Polícia admite que poderia ter resgatado garota sequestrada em 2006

A polícia da Califórnia admitiu ter perdido, em 2006, uma oportunidade de resgatar Jaycee Lee Dugard, que foi raptada em 1991, aos 11 anos de idade, e passou 18 anos nas mãos de sequestradores. Durante uma entrevista coletiva nesta sexta-feira, um porta-voz da polícia, xerife Warren Rupf, afirmou que, em novembro de 2006, após uma ligação de um vizinho, um policial foi até o local onde Dugard estaria sendo mantida como refém, sem, no entanto, entrar na casa de Philip Garrido, principal suspeito do sequestro.

BBC Brasil |

"A pessoa que ligou afirmou que Garrido era psicótico e era viciado em sexo", afirmou Rupf.

O xerife pediu desculpas pela falha e afirmou que, à época, o oficial que foi até o local não tinha acesso à informação de que Garrido era acusado de outros crimes sexuais desde 1999.

"Eu peço desculpas para as vítimas e aceito a responsabilidade de ter perdido uma oportunidade anterior de salvar Jaycee", afirmou Rupf.

Suspeitos
Philip Garrido, de 58 anos de idade, foi preso junto com sua mulher, Nancy, na última quarta-feira.
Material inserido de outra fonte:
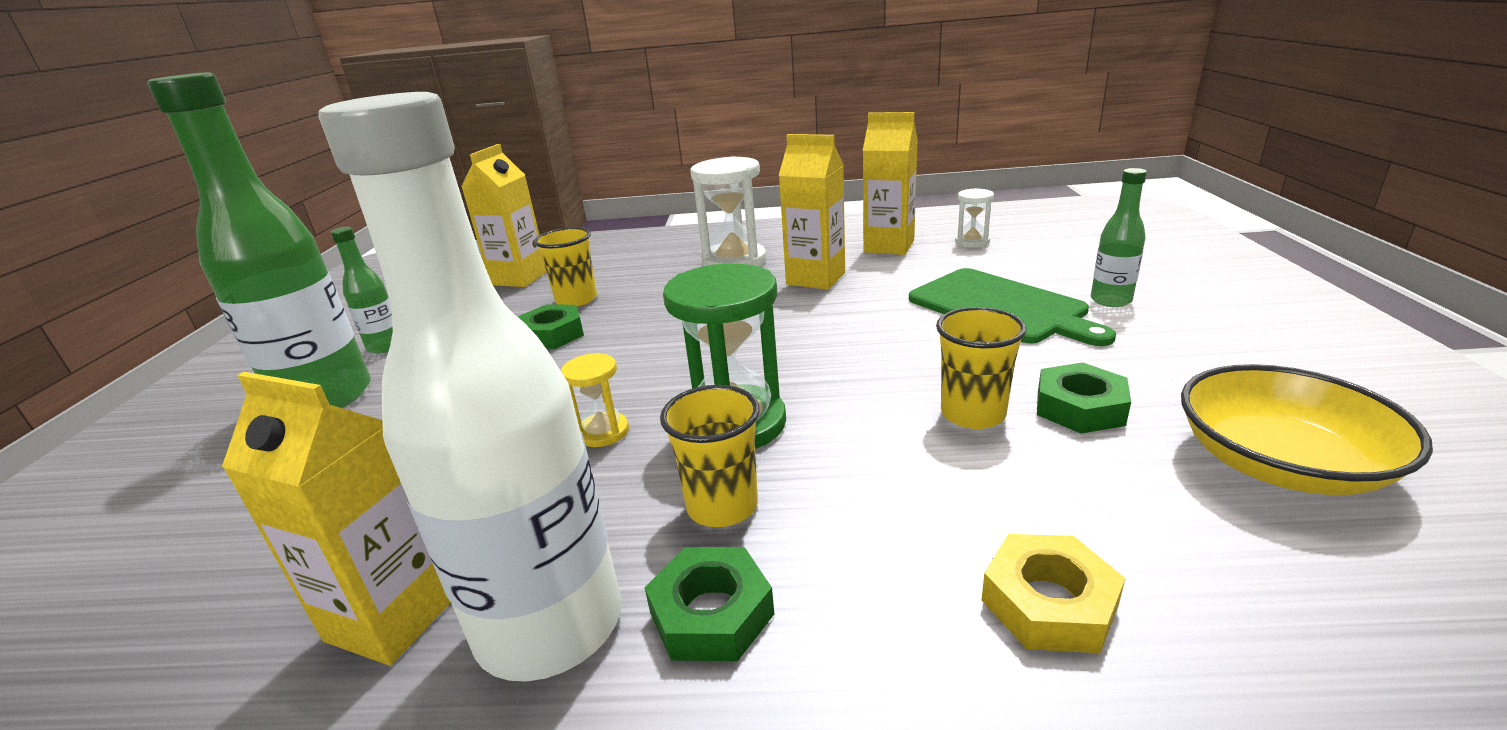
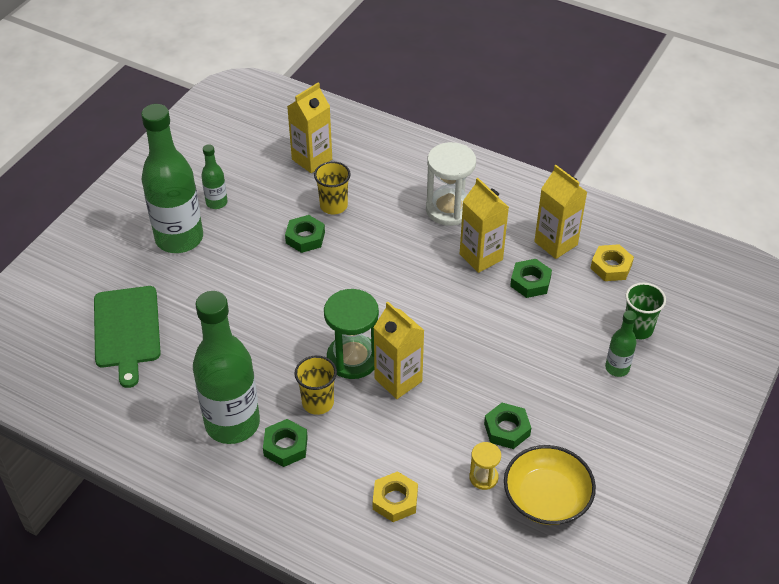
camera: 25 degrees right, 20 degrees up
yellow carton [222,372,451,665] -> yellow carton moved to [373,302,425,399]
white bottle [318,92,622,682] -> green bottle [193,291,260,444]
yellow hourglass [561,353,629,447] -> yellow hourglass moved to [469,442,501,490]
green cutting board [909,268,1116,346] -> green cutting board moved to [94,286,161,388]
yellow cup [936,307,1026,429] -> none
white hourglass [955,188,994,248] -> yellow nut [590,244,634,281]
none -> green nut [510,259,552,298]
none -> green cup [625,283,666,339]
Ele é acusado de sequestrar Dugard em 1991, enquanto ela se dirigia até um ônibus escolar perto de sua casa, em South Lake Tahoe, na Califórnia.
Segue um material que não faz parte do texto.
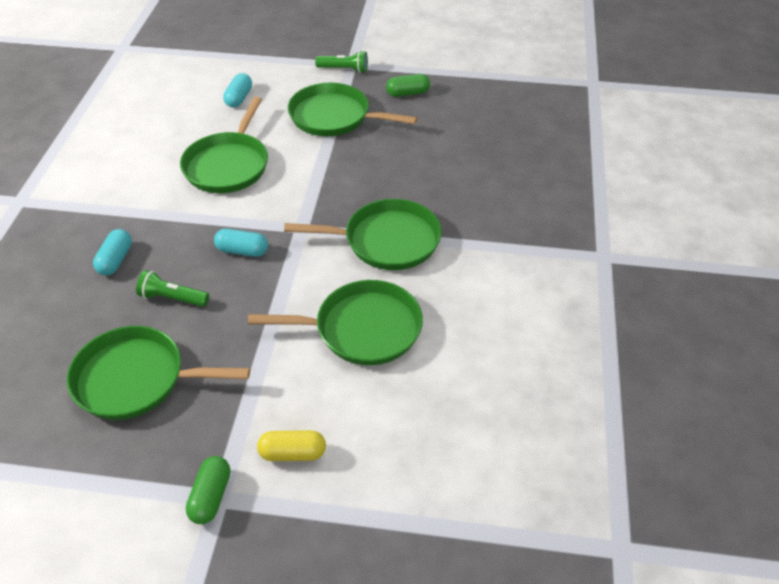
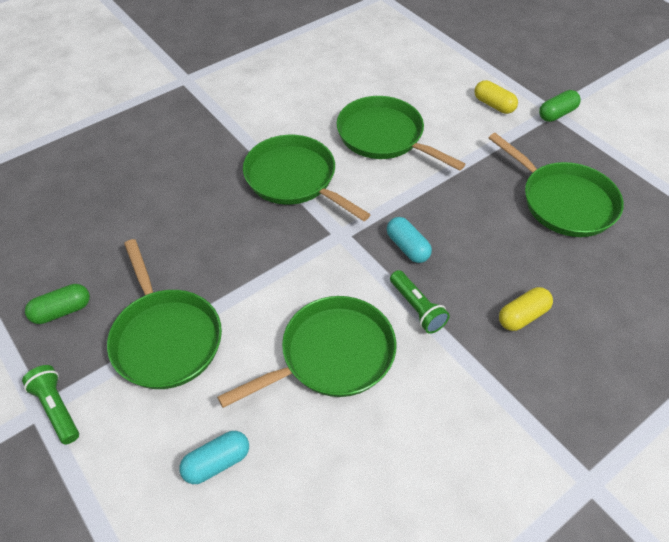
camera: 135 degrees left, 5 degrees up
turquoise capsule [93,229,132,275] -> yellow capsule [499,287,553,331]
green flashlight [136,270,209,307] -> green flashlight moved to [390,270,450,334]
green capsule [386,74,430,97] -> green capsule turned 60 degrees counterclockwise [25,284,90,324]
Ele teria estuprado a garota, com quem teria tido dois filhos, que hoje teriam 11 e 15 anos de idade.

Dugard e as duas crianças teriam vivido durante anos em barracas e tendas no quintal da casa do suposto sequestrador.

Nesta sexta-feira, Dugard e sua mulher compareceram diante de um tribunal na cidade de Placerville, na Califórnia, e negaram qualquer participação no sequestro.
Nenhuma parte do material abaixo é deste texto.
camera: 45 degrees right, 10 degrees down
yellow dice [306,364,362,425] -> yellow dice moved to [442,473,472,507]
O casal está sendo indiciado por mais de vinte acusações, entre elas sequestro e estupro.

Encontro
Na última quinta-feira, Dugard se encontrou com sua irmã e sua mãe, Terry Probyn, pela primeira vez desde que foi sequestrada.

O padrato de Dugard, Carl Probyn, afirmou que ele e o resto da família têm certeza de que ela é realmente a filha desaparecida, mesmo antes da conclusão dos testes de DNA.

"Ela respondeu a todas as perguntas corretamente", disse ele, de acordo com o jornal The New York Times. "Por isso que teste de DNA não é necessário."
"É um milagre termos conseguido tê-la de volta", afirmou em entrevista ao jornal Los Angeles Times. "Como você consegue recuperar 18 anos? Eu só espero que ela tenha uma vida decente daqui para frente. A vida dela parou aos 11 anos."
O padrasto e a mãe de Dugard se separaram após o sequestro da menina. Ele foi considerado um suspeito no caso.

Os supostos filhos que Dugard teria tido enquanto estava sob custódia do casal também foram libertados nesta semana e já encontraram com a família da mãe.